» **Aim of the task**
Your result should be the lines holding the word "right", copied from the entries below.

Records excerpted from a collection
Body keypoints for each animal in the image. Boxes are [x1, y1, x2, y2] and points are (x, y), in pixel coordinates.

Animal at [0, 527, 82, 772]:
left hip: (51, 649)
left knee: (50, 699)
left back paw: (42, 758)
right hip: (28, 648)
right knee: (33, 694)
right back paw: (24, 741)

--

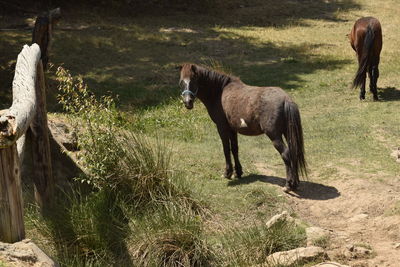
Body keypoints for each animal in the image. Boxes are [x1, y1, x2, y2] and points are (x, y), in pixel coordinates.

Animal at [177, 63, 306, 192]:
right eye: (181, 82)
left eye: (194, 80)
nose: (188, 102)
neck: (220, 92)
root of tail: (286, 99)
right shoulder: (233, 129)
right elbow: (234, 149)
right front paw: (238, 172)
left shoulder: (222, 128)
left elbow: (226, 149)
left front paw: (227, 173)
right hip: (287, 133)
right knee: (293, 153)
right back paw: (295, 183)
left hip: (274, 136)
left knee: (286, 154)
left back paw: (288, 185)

» **The completed task**
right hip: (28, 648)
right knee: (33, 694)
right back paw: (24, 741)
right eye: (181, 82)
right shoulder: (233, 129)
right elbow: (234, 149)
right front paw: (238, 172)
right hip: (287, 133)
right knee: (293, 153)
right back paw: (295, 183)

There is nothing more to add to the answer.